=== Texto ===
Nunca en todo este tiempo había visto esa página, muchas gracias Ekz.

Salud!

----------

## Cereza

 *achaw wrote:*   

>  *Cereza wrote:*   El grupo wheel da permisos al usuario para "convertirse" en otro usuario si conoce su contraseña, es el que permiter hacer su, su pepito o su gorgito a un usuario. Si no está en wheel, el usuario que intente convertirse en otro no podrá hacerlo aunque conozca la contraseña (permiso denegado).
> 
> Saludos :)
> 
> EDITO: Ups, no ví el mensaje de Coghan, lo siento :P 
> ...

 

Aaaaaaaah... perdón :# 

Yo lo entiendo como wheel de rotar entre usuarios.

Saludos jeje.

=== Entradas guardadas ===
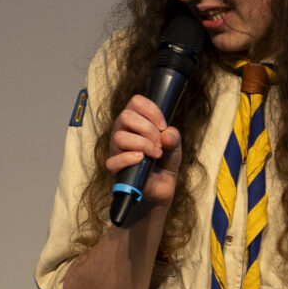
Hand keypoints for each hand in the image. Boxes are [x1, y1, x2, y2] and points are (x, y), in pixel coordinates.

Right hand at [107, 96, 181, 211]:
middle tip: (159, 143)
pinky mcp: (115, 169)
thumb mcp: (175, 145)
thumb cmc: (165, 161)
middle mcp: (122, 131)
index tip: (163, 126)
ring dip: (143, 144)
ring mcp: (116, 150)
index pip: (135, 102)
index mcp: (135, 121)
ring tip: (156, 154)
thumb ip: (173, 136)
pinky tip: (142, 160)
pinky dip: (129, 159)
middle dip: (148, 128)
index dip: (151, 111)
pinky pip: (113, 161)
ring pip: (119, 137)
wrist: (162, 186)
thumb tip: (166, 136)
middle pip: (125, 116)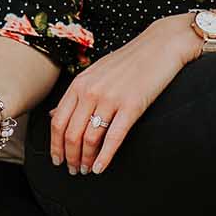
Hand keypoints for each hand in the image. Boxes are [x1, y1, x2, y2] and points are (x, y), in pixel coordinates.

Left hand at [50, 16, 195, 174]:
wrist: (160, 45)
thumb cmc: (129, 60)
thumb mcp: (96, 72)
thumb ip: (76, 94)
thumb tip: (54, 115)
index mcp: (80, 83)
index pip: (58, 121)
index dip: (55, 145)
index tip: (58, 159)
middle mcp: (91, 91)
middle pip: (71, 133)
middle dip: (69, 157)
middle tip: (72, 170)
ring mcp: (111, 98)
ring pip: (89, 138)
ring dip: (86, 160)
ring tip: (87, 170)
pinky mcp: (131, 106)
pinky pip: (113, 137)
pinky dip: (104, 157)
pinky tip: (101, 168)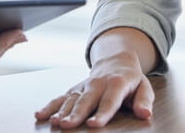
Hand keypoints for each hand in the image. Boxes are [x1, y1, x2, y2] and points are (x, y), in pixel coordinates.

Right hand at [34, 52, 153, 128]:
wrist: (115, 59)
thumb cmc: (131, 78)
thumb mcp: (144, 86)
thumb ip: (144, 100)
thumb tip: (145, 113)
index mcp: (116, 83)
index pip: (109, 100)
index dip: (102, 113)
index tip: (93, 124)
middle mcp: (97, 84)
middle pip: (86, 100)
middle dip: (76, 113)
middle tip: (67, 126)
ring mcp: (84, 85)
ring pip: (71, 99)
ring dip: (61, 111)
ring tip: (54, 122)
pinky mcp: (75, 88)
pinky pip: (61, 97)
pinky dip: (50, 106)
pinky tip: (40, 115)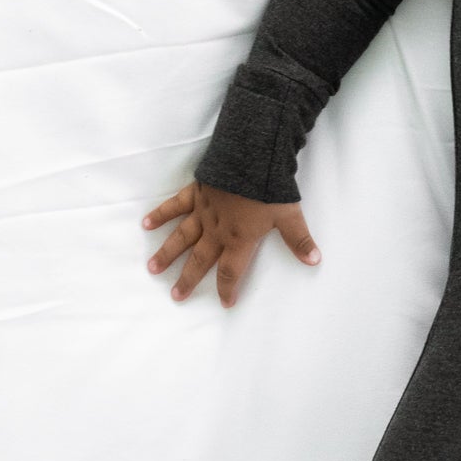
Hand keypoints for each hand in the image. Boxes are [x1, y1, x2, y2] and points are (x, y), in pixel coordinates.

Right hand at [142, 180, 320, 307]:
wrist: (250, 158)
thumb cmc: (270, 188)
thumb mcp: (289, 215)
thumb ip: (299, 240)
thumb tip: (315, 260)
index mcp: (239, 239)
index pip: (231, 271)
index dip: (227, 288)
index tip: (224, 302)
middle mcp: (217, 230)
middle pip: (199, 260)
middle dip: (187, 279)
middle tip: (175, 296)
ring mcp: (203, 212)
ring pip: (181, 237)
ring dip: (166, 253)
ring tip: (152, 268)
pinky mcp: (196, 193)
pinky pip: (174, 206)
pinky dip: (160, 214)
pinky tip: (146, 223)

--

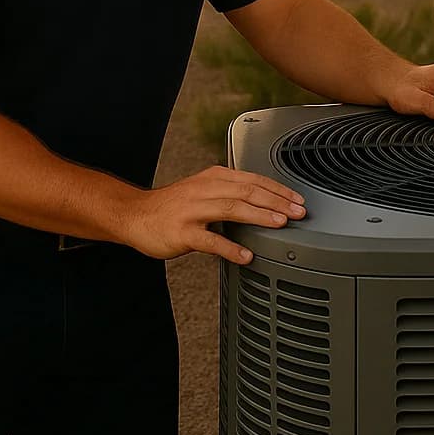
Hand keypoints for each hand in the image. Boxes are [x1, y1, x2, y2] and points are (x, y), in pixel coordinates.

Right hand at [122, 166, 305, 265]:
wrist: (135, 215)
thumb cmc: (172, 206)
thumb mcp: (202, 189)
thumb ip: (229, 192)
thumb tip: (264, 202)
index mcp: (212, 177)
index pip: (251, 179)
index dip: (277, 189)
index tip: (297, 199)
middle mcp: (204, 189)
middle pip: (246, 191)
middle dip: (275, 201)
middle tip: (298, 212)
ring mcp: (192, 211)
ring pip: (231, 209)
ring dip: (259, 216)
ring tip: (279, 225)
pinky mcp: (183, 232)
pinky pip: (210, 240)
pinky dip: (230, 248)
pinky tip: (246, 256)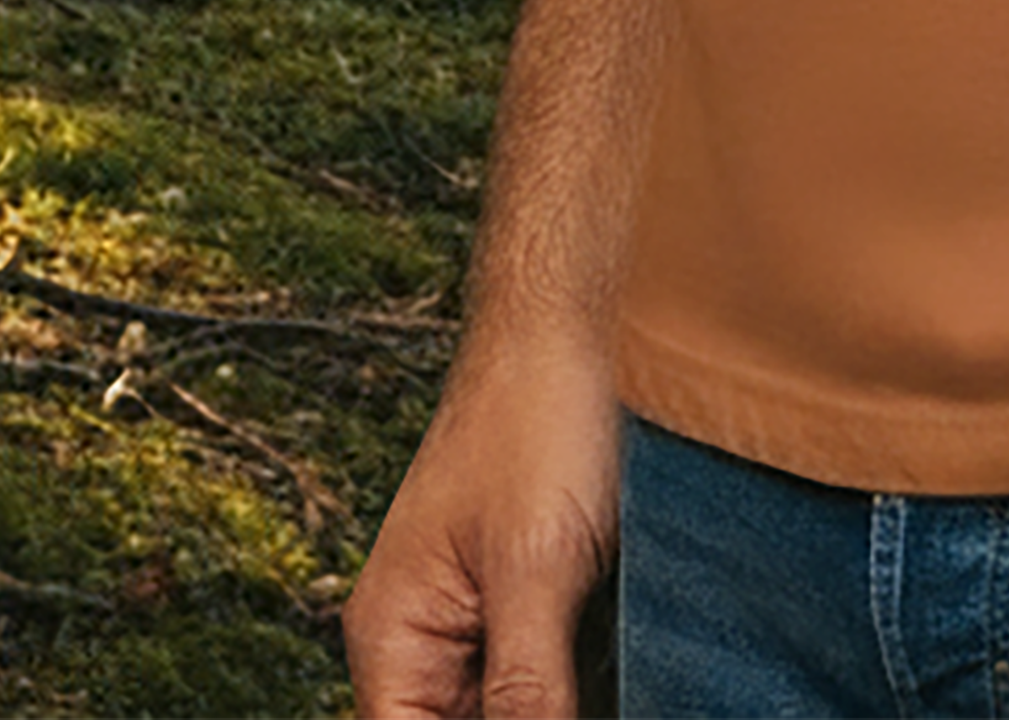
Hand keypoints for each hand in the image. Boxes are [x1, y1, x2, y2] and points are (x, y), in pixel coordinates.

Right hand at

---

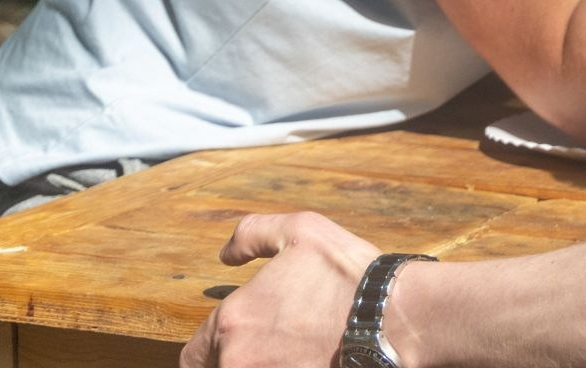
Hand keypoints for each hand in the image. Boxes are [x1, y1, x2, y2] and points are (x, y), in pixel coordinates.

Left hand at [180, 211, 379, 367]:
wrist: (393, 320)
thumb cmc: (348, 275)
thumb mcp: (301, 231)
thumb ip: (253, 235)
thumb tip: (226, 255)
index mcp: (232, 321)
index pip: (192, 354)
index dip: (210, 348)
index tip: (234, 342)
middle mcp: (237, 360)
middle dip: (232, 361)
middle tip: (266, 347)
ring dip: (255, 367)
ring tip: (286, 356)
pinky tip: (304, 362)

=== Comprueba tu comprensión ===
a – Responde a estas preguntas sobre el hilo acerca del grupo wheel:
(i) ¿Qué permite hacer a un usuario el grupo wheel?
(ii) ¿De quién es el mensaje que, según la edición citada, no se había visto?
(iii) ¿Cómo entiende el nombre wheel quien escribe el último mensaje?
b – Escribe una continuación del hilo acerca del grupo wheel que empiece después de su último mensaje.

=== Respuestas en orden ===
a –
(i) Permite al usuario convertirse en otro usuario si conoce su contraseña, es decir, usar su.
(ii) Es el mensaje de Coghan.
(iii) Lo entiende como wheel de rotar entre usuarios.

b –
----------

## t4d3o

http://es.wikipedia.org/wiki/Wheel_war

Curioso, la verdad jamas me plantee buscar el significado del grupo wheel, sabia loq ue hacia y tal, pero no por que se llamaba asi  :Smile: 

----------

## Inodoro_Pereyra

 *t4d3o wrote:*   

> http://es.wikipedia.org/wiki/Wheel_war
> 
> Curioso, la verdad jamas me plantee buscar el significado del grupo wheel, sabia loq ue hacia y tal, pero no por que se llamaba asi 

 

Juro que busqué wheel en la wikipedia y terminé leyendo sobre un metodo medieval de tortura!  :Very Happy: 

Exactamente lo que preguntaba, caso cerrado. Gracias...

Salud!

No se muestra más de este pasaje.